* **Assignment**
Pull each line containing "lines" out of the data and copy it.

=== Begin Enclosure ===

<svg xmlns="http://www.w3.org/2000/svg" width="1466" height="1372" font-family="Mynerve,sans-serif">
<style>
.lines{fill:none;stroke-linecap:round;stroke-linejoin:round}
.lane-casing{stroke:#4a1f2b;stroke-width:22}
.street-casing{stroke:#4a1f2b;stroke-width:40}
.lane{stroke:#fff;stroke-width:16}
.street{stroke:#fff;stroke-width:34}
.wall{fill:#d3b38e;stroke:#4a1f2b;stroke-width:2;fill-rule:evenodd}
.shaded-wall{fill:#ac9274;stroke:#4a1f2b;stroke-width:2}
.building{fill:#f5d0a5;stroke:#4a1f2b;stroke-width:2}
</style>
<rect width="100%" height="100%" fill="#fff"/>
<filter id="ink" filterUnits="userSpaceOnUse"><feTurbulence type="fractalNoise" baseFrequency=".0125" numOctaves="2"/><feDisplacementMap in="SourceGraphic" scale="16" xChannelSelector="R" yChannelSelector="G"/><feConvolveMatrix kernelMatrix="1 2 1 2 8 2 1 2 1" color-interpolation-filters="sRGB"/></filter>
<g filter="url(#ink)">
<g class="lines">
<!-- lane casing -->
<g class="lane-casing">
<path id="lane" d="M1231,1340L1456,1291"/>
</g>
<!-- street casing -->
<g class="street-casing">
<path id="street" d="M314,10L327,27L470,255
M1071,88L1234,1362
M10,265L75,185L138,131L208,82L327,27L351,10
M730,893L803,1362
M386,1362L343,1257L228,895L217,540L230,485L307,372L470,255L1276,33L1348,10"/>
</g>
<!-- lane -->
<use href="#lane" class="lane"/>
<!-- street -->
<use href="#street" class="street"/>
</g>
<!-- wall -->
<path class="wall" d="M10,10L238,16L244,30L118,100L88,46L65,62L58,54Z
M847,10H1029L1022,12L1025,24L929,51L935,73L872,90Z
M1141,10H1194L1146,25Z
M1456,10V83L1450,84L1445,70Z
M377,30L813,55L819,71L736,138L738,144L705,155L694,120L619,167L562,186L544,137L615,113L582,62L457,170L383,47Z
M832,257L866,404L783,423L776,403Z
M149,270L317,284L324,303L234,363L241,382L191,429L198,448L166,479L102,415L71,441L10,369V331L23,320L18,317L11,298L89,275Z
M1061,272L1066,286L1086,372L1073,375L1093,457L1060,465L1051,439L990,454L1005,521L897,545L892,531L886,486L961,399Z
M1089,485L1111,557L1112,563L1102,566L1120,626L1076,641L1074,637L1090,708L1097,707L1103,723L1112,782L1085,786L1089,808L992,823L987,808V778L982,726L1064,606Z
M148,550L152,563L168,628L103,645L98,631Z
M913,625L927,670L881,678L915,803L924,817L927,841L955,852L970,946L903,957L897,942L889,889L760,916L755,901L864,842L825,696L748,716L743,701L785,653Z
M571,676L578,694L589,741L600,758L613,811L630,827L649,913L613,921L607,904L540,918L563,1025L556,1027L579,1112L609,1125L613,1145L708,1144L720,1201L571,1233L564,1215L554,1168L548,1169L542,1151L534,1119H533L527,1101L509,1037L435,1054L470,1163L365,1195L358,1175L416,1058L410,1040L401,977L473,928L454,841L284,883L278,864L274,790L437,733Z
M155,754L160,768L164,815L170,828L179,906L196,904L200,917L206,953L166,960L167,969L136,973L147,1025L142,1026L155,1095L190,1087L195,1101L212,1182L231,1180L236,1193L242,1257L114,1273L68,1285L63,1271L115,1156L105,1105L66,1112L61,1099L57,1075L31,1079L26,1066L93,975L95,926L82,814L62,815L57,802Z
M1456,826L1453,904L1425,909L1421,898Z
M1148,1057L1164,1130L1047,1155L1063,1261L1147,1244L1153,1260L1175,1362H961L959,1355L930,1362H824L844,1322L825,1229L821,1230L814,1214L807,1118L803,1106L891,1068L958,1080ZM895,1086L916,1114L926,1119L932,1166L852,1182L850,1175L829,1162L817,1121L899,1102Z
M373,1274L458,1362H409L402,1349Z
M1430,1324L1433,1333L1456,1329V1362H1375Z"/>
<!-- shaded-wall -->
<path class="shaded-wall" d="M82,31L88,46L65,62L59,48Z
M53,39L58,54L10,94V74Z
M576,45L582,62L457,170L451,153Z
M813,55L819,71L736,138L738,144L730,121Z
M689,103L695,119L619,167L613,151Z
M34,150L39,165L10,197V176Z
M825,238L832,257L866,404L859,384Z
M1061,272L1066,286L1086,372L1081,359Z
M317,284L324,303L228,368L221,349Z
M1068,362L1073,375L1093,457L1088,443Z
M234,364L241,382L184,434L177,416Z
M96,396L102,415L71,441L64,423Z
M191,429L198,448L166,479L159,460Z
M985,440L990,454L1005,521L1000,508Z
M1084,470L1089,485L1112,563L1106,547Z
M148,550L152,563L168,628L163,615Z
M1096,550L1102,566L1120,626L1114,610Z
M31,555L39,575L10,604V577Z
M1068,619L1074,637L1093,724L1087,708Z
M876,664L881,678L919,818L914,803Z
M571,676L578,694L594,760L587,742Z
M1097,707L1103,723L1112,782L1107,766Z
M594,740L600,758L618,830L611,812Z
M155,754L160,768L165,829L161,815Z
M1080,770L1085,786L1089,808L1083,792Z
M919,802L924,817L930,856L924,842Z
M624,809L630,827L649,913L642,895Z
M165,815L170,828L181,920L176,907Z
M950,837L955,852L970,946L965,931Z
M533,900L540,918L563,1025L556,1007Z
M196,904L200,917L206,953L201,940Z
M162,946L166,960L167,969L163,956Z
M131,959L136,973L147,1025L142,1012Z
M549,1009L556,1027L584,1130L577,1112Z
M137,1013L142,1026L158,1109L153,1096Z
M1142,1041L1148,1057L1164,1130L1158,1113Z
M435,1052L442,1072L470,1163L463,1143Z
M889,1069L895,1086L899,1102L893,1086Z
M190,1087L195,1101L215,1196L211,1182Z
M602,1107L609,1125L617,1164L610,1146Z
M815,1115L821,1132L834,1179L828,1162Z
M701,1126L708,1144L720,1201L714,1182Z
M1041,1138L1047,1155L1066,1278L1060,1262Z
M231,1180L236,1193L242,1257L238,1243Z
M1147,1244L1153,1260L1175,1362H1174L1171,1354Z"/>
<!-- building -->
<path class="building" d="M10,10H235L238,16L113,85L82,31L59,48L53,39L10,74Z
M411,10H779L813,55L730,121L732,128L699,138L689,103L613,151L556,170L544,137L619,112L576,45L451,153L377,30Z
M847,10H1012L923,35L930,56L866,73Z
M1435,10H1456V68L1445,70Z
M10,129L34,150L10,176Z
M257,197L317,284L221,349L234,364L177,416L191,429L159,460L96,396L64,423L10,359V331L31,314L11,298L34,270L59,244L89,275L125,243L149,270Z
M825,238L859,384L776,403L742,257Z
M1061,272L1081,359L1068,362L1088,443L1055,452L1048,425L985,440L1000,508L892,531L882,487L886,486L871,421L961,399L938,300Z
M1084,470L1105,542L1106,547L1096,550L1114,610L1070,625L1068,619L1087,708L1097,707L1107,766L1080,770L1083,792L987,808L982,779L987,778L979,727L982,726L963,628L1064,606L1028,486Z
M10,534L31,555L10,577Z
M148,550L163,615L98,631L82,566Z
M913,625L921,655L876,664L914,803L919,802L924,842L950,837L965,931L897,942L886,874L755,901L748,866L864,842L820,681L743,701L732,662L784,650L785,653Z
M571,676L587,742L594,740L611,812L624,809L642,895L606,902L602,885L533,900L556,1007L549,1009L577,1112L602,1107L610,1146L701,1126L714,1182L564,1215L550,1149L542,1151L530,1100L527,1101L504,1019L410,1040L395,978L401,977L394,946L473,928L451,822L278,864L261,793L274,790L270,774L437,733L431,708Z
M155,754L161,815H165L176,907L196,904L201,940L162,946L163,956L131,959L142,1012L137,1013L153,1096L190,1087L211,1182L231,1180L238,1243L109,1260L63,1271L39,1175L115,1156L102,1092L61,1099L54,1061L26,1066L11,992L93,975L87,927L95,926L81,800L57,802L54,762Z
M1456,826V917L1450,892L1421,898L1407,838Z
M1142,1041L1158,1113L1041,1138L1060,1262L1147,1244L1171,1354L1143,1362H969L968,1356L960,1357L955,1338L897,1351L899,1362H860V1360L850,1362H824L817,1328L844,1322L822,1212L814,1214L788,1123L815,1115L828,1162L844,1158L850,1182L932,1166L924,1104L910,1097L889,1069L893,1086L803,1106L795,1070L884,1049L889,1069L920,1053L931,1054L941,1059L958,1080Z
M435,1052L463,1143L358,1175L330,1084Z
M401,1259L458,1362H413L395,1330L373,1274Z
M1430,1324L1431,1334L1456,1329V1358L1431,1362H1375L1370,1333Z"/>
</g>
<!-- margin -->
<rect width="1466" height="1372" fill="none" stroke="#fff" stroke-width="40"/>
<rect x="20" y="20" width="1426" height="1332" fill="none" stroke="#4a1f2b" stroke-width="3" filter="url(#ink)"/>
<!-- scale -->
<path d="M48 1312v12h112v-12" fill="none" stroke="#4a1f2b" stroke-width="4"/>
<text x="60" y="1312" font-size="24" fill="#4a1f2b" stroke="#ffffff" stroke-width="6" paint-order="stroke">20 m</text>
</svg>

=== End Enclosure ===

* **Output**
.lines{fill:none;stroke-linecap:round;stroke-linejoin:round}
<g class="lines">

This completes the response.